27. Başvuruda tespit edilen mülkiyet hakkı ihlalinin
sonuçlarının ortadan kaldırılması için yeniden yargılama yapılmasında hukuki
yarar bulunmaktadır. Bu kapsamda kararın gönderildiği yargı mercilerince
yapılması gereken iş, yeniden yargılama işlemlerini başlatmak ve Anayasa
Mahkemesini ihlal sonucuna ulaştıran nedenleri gideren, ihlal kararında
belirtilen ilkelere uygun yeni bir karar vermektir (6216 sayılı Kanun’un 50.
maddesinin (2) numaralı fıkrasında düzenlenen bireysel başvuruya özgü yeniden
yargılama kurumunun özelliklerine ilişkin kapsamlı açıklamalar için bkz. Mehmet
Doğan [GK], B. No: 2014/8875, 7/6/2018, §§ 54-60; Aligül Alkaya ve
diğerleri (2), B. No: 2016/12506, 7/11/2019, §§ 53-60, 66; Kadri Enis
Berberoğlu (3) [GK], B. No: 2020/32949, 21/1/2021, §§ 93-100).

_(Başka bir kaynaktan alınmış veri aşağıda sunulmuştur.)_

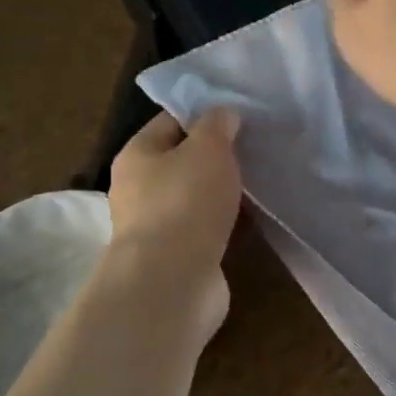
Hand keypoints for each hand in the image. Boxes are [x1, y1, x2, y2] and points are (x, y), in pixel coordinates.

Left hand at [104, 108, 242, 338]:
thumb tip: (222, 114)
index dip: (204, 115)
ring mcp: (156, 227)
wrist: (172, 282)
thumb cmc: (186, 203)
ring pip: (194, 199)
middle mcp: (138, 189)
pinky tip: (251, 222)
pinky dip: (225, 225)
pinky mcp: (176, 258)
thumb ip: (217, 126)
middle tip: (254, 151)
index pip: (170, 122)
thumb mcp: (208, 149)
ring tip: (258, 186)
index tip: (240, 117)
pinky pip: (204, 230)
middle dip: (216, 158)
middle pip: (182, 163)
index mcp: (137, 155)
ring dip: (221, 195)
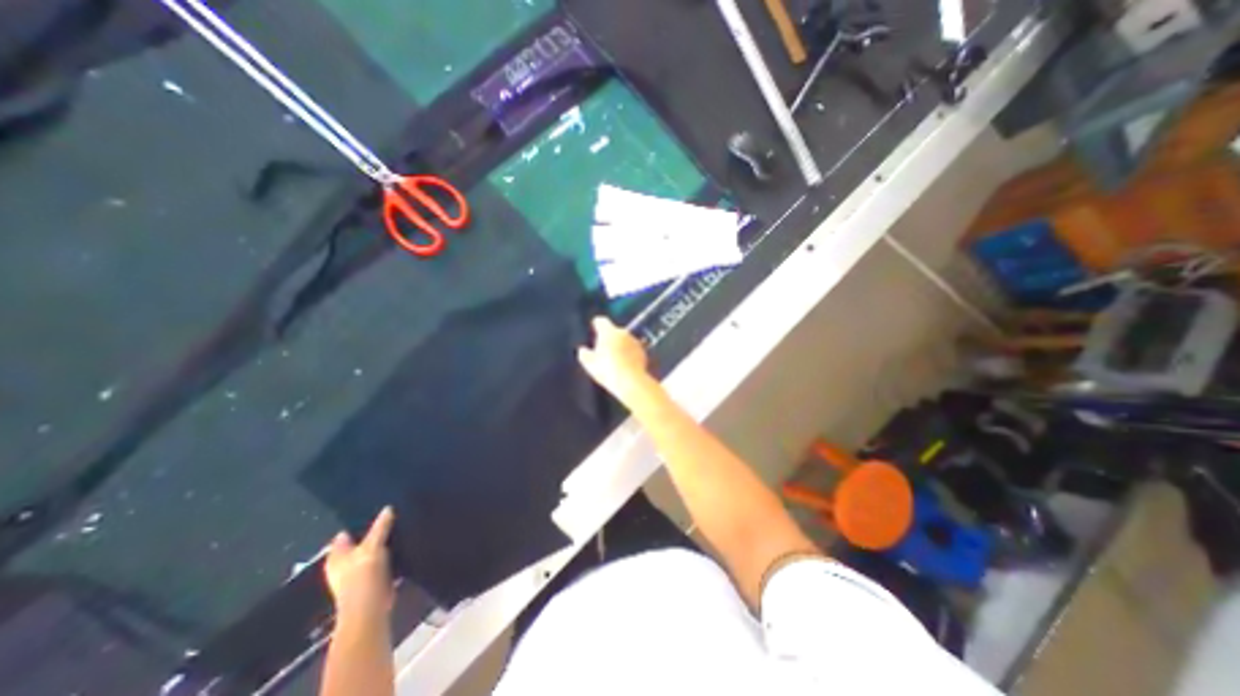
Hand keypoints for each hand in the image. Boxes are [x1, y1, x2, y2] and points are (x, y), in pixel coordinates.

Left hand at [327, 505, 394, 619]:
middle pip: (360, 542)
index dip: (359, 522)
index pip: (346, 533)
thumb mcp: (373, 545)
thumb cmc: (364, 575)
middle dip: (374, 532)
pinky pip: (381, 560)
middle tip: (392, 517)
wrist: (369, 607)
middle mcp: (343, 564)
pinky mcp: (371, 580)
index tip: (377, 510)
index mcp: (336, 555)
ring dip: (383, 543)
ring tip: (399, 527)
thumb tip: (388, 508)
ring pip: (372, 551)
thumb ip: (381, 526)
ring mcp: (357, 573)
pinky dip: (389, 553)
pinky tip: (401, 544)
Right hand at [580, 316, 658, 406]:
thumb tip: (582, 349)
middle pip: (614, 331)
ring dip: (620, 345)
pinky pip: (633, 349)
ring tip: (615, 359)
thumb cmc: (607, 370)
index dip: (597, 325)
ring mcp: (635, 341)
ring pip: (625, 339)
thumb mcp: (590, 364)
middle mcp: (623, 332)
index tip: (594, 329)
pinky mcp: (643, 352)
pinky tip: (625, 365)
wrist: (631, 382)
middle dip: (609, 337)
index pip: (601, 321)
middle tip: (603, 349)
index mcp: (608, 332)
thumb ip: (584, 354)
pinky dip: (629, 354)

28. Öte yandan ihlalin niteliğine göre yeniden
yargılamanın yeterli bir giderim sağlayacağı anlaşıldığından başvurucunun
tazminat talebinin reddine karar verilmesi gerektiği sonucuna ulaşılmıştır.
VI. HÜKÜM
Açıklanan gerekçelerle;
A. Mülkiyet hakkının ihlal edildiğine ilişkin iddianın
KABUL EDİLEBİLİR OLDUĞUNA,
B. Anayasa'nın 35. maddesinde güvence altına alınan
mülkiyet hakkının İHLAL EDİLDİĞİNE,
C. Kararın bir örneğinin mülkiyet hakkının ihlalinin
sonuçlarının ortadan kaldırılması için yeniden yargılama yapılmak üzere Hatay
1. Vergi Mahkemesine (E.2013/931, E.2015/947, E.2014/709, E.2015/809,
E.2015/746, E.2015/1061, E.2015/1227, E.2016/578, E.2016/432) GÖNDERİLMESİNE,
D. Başvurucunun tazminat taleplerinin REDDİNE,
E. 3.281,40 TL harç ile 9.900 TL vekâlet ücretinden
oluşan toplam 13.181,40 TL yargılama giderinin başvurucuya ÖDENMESİNE,
F. Ödemenin kararın tebliğini takiben başvurucunun Hazine
ve Maliye Bakanlığına başvuru tarihinden itibaren dört ay içinde yapılmasına,
ödemede gecikme olması hâlinde bu sürenin sona erdiği tarihten ödeme tarihine
kadar geçen süre için yasal FAİZ UYGULANMASINA,
G. Kararın bir örneğinin Adalet Bakanlığına
GÖNDERİLMESİNE 14/9/2022 tarihinde OYBİRLİĞİYLE karar verildi.